[Start of section]
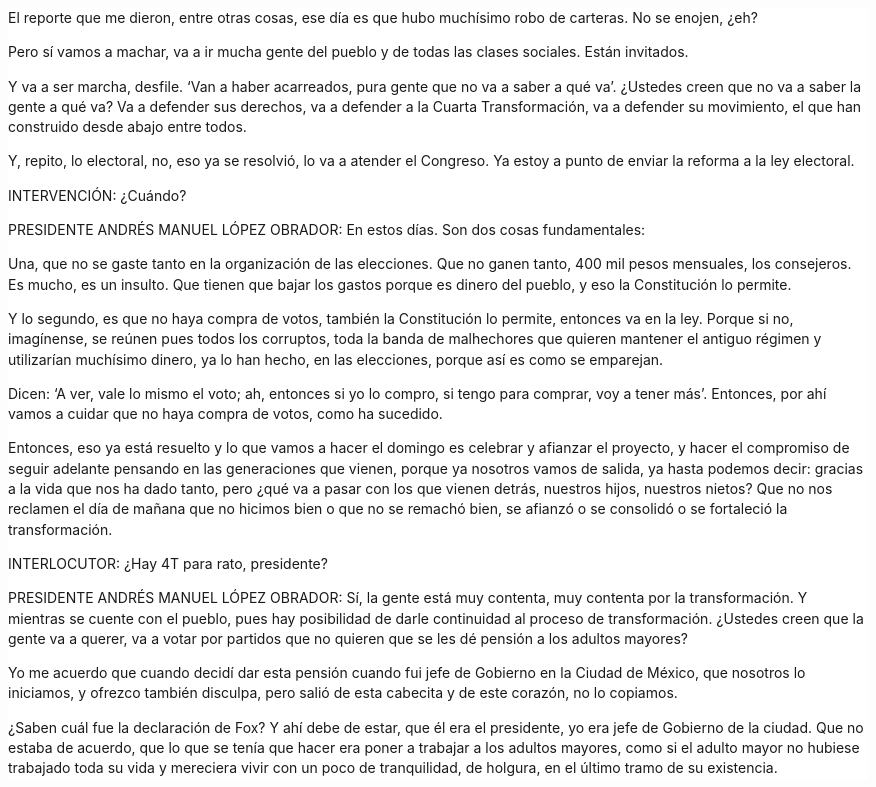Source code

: El reporte que me dieron, entre otras cosas, ese día es que hubo muchísimo
robo de carteras. No se enojen, ¿eh?

Pero sí vamos a machar, va a ir mucha gente del pueblo y de todas las clases
sociales. Están invitados.

Y va a ser marcha, desfile. ‘Van a haber acarreados, pura gente que no va a
saber a qué va’. ¿Ustedes creen que no va a saber la gente a qué va? Va a
defender sus derechos, va a defender a la Cuarta Transformación, va a defender
su movimiento, el que han construido desde abajo entre todos.

Y, repito, lo electoral, no, eso ya se resolvió, lo va a atender el Congreso.
Ya estoy a punto de enviar la reforma a la ley electoral.

INTERVENCIÓN: ¿Cuándo?

PRESIDENTE ANDRÉS MANUEL LÓPEZ OBRADOR: En estos días. Son dos cosas
fundamentales:

Una, que no se gaste tanto en la organización de las elecciones. Que no ganen
tanto, 400 mil pesos mensuales, los consejeros. Es mucho, es un insulto. Que
tienen que bajar los gastos porque es dinero del pueblo, y eso la Constitución
lo permite.

Y lo segundo, es que no haya compra de votos, también la Constitución lo
permite, entonces va en la ley. Porque si no, imagínense, se reúnen pues todos
los corruptos, toda la banda de malhechores que quieren mantener el antiguo
régimen y utilizarían muchísimo dinero, ya lo han hecho, en las elecciones,
porque así es como se emparejan.

Dicen: ‘A ver, vale lo mismo el voto; ah, entonces si yo lo compro, si tengo
para comprar, voy a tener más’. Entonces, por ahí vamos a cuidar que no haya
compra de votos, como ha sucedido.

Entonces, eso ya está resuelto y lo que vamos a hacer el domingo es celebrar y
afianzar el proyecto, y hacer el compromiso de seguir adelante pensando en las
generaciones que vienen, porque ya nosotros vamos de salida, ya hasta podemos
decir: gracias a la vida que nos ha dado tanto, pero ¿qué va a pasar con los
que vienen detrás, nuestros hijos, nuestros nietos? Que no nos reclamen el día
de mañana que no hicimos bien o que no se remachó bien, se afianzó o se
consolidó o se fortaleció la transformación.

INTERLOCUTOR: ¿Hay 4T para rato, presidente?

PRESIDENTE ANDRÉS MANUEL LÓPEZ OBRADOR: Sí, la gente está muy contenta, muy
contenta por la transformación. Y mientras se cuente con el pueblo, pues hay
posibilidad de darle continuidad al proceso de transformación. ¿Ustedes creen
que la gente va a querer, va a votar por partidos que no quieren que se les dé
pensión a los adultos mayores?

Yo me acuerdo que cuando decidí dar esta pensión cuando fui jefe de Gobierno
en la Ciudad de México, que nosotros lo iniciamos, y ofrezco también disculpa,
pero salió de esta cabecita y de este corazón, no lo copiamos.

¿Saben cuál fue la declaración de Fox? Y ahí debe de estar, que él era el
presidente, yo era jefe de Gobierno de la ciudad. Que no estaba de acuerdo,
que lo que se tenía que hacer era poner a trabajar a los adultos mayores, como
si el adulto mayor no hubiese trabajado toda su vida y mereciera vivir con un
poco de tranquilidad, de holgura, en el último tramo de su existencia.
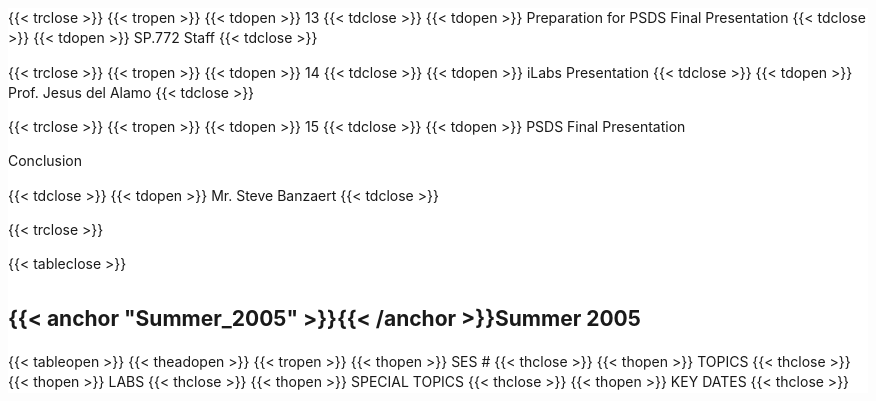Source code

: {{< trclose >}}
{{< tropen >}}
{{< tdopen >}}
13
{{< tdclose >}}
{{< tdopen >}}
Preparation for PSDS Final Presentation
{{< tdclose >}}
{{< tdopen >}}
SP.772 Staff
{{< tdclose >}}

{{< trclose >}}
{{< tropen >}}
{{< tdopen >}}
14
{{< tdclose >}}
{{< tdopen >}}
iLabs Presentation
{{< tdclose >}}
{{< tdopen >}}
Prof. Jesus del Alamo
{{< tdclose >}}

{{< trclose >}}
{{< tropen >}}
{{< tdopen >}}
15
{{< tdclose >}}
{{< tdopen >}}
PSDS Final Presentation

Conclusion


{{< tdclose >}}
{{< tdopen >}}
Mr. Steve Banzaert
{{< tdclose >}}

{{< trclose >}}

{{< tableclose >}}

{{< anchor "Summer_2005" >}}{{< /anchor >}}Summer 2005
------------------------------------------------------

{{< tableopen >}}
{{< theadopen >}}
{{< tropen >}}
{{< thopen >}}
SES #
{{< thclose >}}
{{< thopen >}}
TOPICS
{{< thclose >}}
{{< thopen >}}
LABS
{{< thclose >}}
{{< thopen >}}
SPECIAL TOPICS
{{< thclose >}}
{{< thopen >}}
KEY DATES
{{< thclose >}}
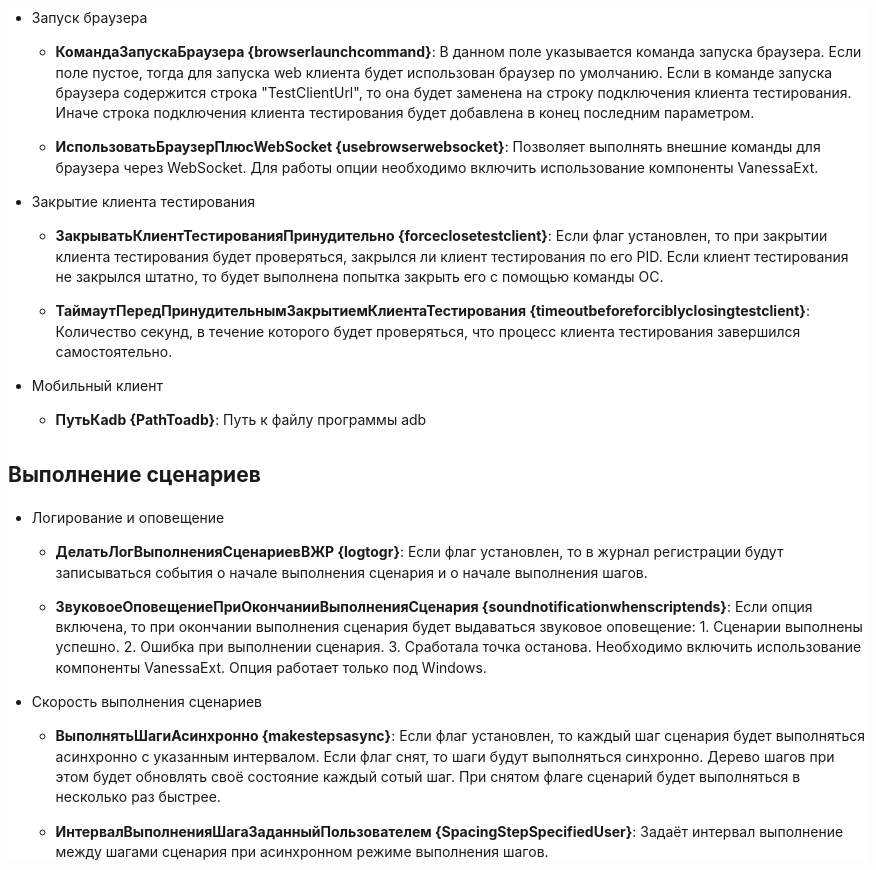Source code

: *  Запуск браузера

      * **КомандаЗапускаБраузера {browserlaunchcommand}**:
         В данном поле указывается команда запуска браузера. Если поле пустое, тогда для запуска web клиента будет использован браузер по умолчанию.
         Если в команде запуска браузера содержится строка "TestClientUrl", то она будет заменена на строку подключения клиента тестирования. Иначе строка подключения клиента тестирования будет добавлена в конец последним параметром.

      * **ИспользоватьБраузерПлюсWebSocket {usebrowserwebsocket}**:
         Позволяет выполнять внешние команды для браузера через WebSocket.
         Для работы опции необходимо включить использование компоненты VanessaExt.

*  Закрытие клиента тестирования

      * **ЗакрыватьКлиентТестированияПринудительно {forceclosetestclient}**:
         Если флаг установлен, то при закрытии клиента тестирования будет проверяться, закрылся ли клиент тестирования по его PID. Если клиент тестирования не закрылся штатно, то будет выполнена попытка закрыть его с помощью команды ОС.

      * **ТаймаутПередПринудительнымЗакрытиемКлиентаТестирования {timeoutbeforeforciblyclosingtestclient}**:
         Количество секунд, в течение которого будет проверяться, что процесс клиента тестирования завершился самостоятельно.

*  Мобильный клиент

      * **ПутьКadb {PathToadb}**:
         Путь к файлу программы adb

## Выполнение сценариев

*  Логирование и оповещение

      * **ДелатьЛогВыполненияСценариевВЖР {logtogr}**:
         Если флаг установлен, то в журнал регистрации будут записываться события о начале выполнения сценария и о начале выполнения шагов.

      * **ЗвуковоеОповещениеПриОкончанииВыполненияСценария {soundnotificationwhenscriptends}**:
         Если опция включена, то при окончании выполнения сценария будет выдаваться звуковое оповещение:
                 1. Сценарии выполнены успешно.
                 2. Ошибка при выполнении сценария.
                 3. Сработала точка останова.
         Необходимо включить использование компоненты VanessaExt.
         Опция работает только под Windows.

*  Скорость выполнения сценариев

      * **ВыполнятьШагиАсинхронно {makestepsasync}**:
         Если флаг установлен, то каждый шаг сценария будет выполняться асинхронно с указанным интервалом.
         Если флаг снят, то шаги будут выполняться синхронно. Дерево шагов при этом будет обновлять своё состояние каждый сотый шаг.
         При снятом флаге сценарий будет выполняться в несколько раз быстрее.

      * **ИнтервалВыполненияШагаЗаданныйПользователем {SpacingStepSpecifiedUser}**:
         Задаёт интервал выполнение между шагами сценария при асинхронном режиме выполнения шагов.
[End of section]
**YOUR OBJECTIVE**
Give every record again word for word, pictures excluded.

**THE ANSWER**
Source code

: El reporte que me dieron, entre otras cosas, ese día es que hubo muchísimo
robo de carteras. No se enojen, ¿eh?

Pero sí vamos a machar, va a ir mucha gente del pueblo y de todas las clases
sociales. Están invitados.

Y va a ser marcha, desfile. ‘Van a haber acarreados, pura gente que no va a
saber a qué va’. ¿Ustedes creen que no va a saber la gente a qué va? Va a
defender sus derechos, va a defender a la Cuarta Transformación, va a defender
su movimiento, el que han construido desde abajo entre todos.

Y, repito, lo electoral, no, eso ya se resolvió, lo va a atender el Congreso.
Ya estoy a punto de enviar la reforma a la ley electoral.

INTERVENCIÓN: ¿Cuándo?

PRESIDENTE ANDRÉS MANUEL LÓPEZ OBRADOR: En estos días. Son dos cosas
fundamentales:

Una, que no se gaste tanto en la organización de las elecciones. Que no ganen
tanto, 400 mil pesos mensuales, los consejeros. Es mucho, es un insulto. Que
tienen que bajar los gastos porque es dinero del pueblo, y eso la Constitución
lo permite.

Y lo segundo, es que no haya compra de votos, también la Constitución lo
permite, entonces va en la ley. Porque si no, imagínense, se reúnen pues todos
los corruptos, toda la banda de malhechores que quieren mantener el antiguo
régimen y utilizarían muchísimo dinero, ya lo han hecho, en las elecciones,
porque así es como se emparejan.

Dicen: ‘A ver, vale lo mismo el voto; ah, entonces si yo lo compro, si tengo
para comprar, voy a tener más’. Entonces, por ahí vamos a cuidar que no haya
compra de votos, como ha sucedido.

Entonces, eso ya está resuelto y lo que vamos a hacer el domingo es celebrar y
afianzar el proyecto, y hacer el compromiso de seguir adelante pensando en las
generaciones que vienen, porque ya nosotros vamos de salida, ya hasta podemos
decir: gracias a la vida que nos ha dado tanto, pero ¿qué va a pasar con los
que vienen detrás, nuestros hijos, nuestros nietos? Que no nos reclamen el día
de mañana que no hicimos bien o que no se remachó bien, se afianzó o se
consolidó o se fortaleció la transformación.

INTERLOCUTOR: ¿Hay 4T para rato, presidente?

PRESIDENTE ANDRÉS MANUEL LÓPEZ OBRADOR: Sí, la gente está muy contenta, muy
contenta por la transformación. Y mientras se cuente con el pueblo, pues hay
posibilidad de darle continuidad al proceso de transformación. ¿Ustedes creen
que la gente va a querer, va a votar por partidos que no quieren que se les dé
pensión a los adultos mayores?

Yo me acuerdo que cuando decidí dar esta pensión cuando fui jefe de Gobierno
en la Ciudad de México, que nosotros lo iniciamos, y ofrezco también disculpa,
pero salió de esta cabecita y de este corazón, no lo copiamos.

¿Saben cuál fue la declaración de Fox? Y ahí debe de estar, que él era el
presidente, yo era jefe de Gobierno de la ciudad. Que no estaba de acuerdo,
que lo que se tenía que hacer era poner a trabajar a los adultos mayores, como
si el adulto mayor no hubiese trabajado toda su vida y mereciera vivir con un
poco de tranquilidad, de holgura, en el último tramo de su existencia.
Source code

: {{< trclose >}}
{{< tropen >}}
{{< tdopen >}}
13
{{< tdclose >}}
{{< tdopen >}}
Preparation for PSDS Final Presentation
{{< tdclose >}}
{{< tdopen >}}
SP.772 Staff
{{< tdclose >}}

{{< trclose >}}
{{< tropen >}}
{{< tdopen >}}
14
{{< tdclose >}}
{{< tdopen >}}
iLabs Presentation
{{< tdclose >}}
{{< tdopen >}}
Prof. Jesus del Alamo
{{< tdclose >}}

{{< trclose >}}
{{< tropen >}}
{{< tdopen >}}
15
{{< tdclose >}}
{{< tdopen >}}
PSDS Final Presentation

Conclusion


{{< tdclose >}}
{{< tdopen >}}
Mr. Steve Banzaert
{{< tdclose >}}

{{< trclose >}}

{{< tableclose >}}

{{< anchor "Summer_2005" >}}{{< /anchor >}}Summer 2005
------------------------------------------------------

{{< tableopen >}}
{{< theadopen >}}
{{< tropen >}}
{{< thopen >}}
SES #
{{< thclose >}}
{{< thopen >}}
TOPICS
{{< thclose >}}
{{< thopen >}}
LABS
{{< thclose >}}
{{< thopen >}}
SPECIAL TOPICS
{{< thclose >}}
{{< thopen >}}
KEY DATES
{{< thclose >}}
Source code

: *  Запуск браузера

      * **КомандаЗапускаБраузера {browserlaunchcommand}**:
         В данном поле указывается команда запуска браузера. Если поле пустое, тогда для запуска web клиента будет использован браузер по умолчанию.
         Если в команде запуска браузера содержится строка "TestClientUrl", то она будет заменена на строку подключения клиента тестирования. Иначе строка подключения клиента тестирования будет добавлена в конец последним параметром.

      * **ИспользоватьБраузерПлюсWebSocket {usebrowserwebsocket}**:
         Позволяет выполнять внешние команды для браузера через WebSocket.
         Для работы опции необходимо включить использование компоненты VanessaExt.

*  Закрытие клиента тестирования

      * **ЗакрыватьКлиентТестированияПринудительно {forceclosetestclient}**:
         Если флаг установлен, то при закрытии клиента тестирования будет проверяться, закрылся ли клиент тестирования по его PID. Если клиент тестирования не закрылся штатно, то будет выполнена попытка закрыть его с помощью команды ОС.

      * **ТаймаутПередПринудительнымЗакрытиемКлиентаТестирования {timeoutbeforeforciblyclosingtestclient}**:
         Количество секунд, в течение которого будет проверяться, что процесс клиента тестирования завершился самостоятельно.

*  Мобильный клиент

      * **ПутьКadb {PathToadb}**:
         Путь к файлу программы adb

## Выполнение сценариев

*  Логирование и оповещение

      * **ДелатьЛогВыполненияСценариевВЖР {logtogr}**:
         Если флаг установлен, то в журнал регистрации будут записываться события о начале выполнения сценария и о начале выполнения шагов.

      * **ЗвуковоеОповещениеПриОкончанииВыполненияСценария {soundnotificationwhenscriptends}**:
         Если опция включена, то при окончании выполнения сценария будет выдаваться звуковое оповещение:
                 1. Сценарии выполнены успешно.
                 2. Ошибка при выполнении сценария.
                 3. Сработала точка останова.
         Необходимо включить использование компоненты VanessaExt.
         Опция работает только под Windows.

*  Скорость выполнения сценариев

      * **ВыполнятьШагиАсинхронно {makestepsasync}**:
         Если флаг установлен, то каждый шаг сценария будет выполняться асинхронно с указанным интервалом.
         Если флаг снят, то шаги будут выполняться синхронно. Дерево шагов при этом будет обновлять своё состояние каждый сотый шаг.
         При снятом флаге сценарий будет выполняться в несколько раз быстрее.

      * **ИнтервалВыполненияШагаЗаданныйПользователем {SpacingStepSpecifiedUser}**:
         Задаёт интервал выполнение между шагами сценария при асинхронном режиме выполнения шагов.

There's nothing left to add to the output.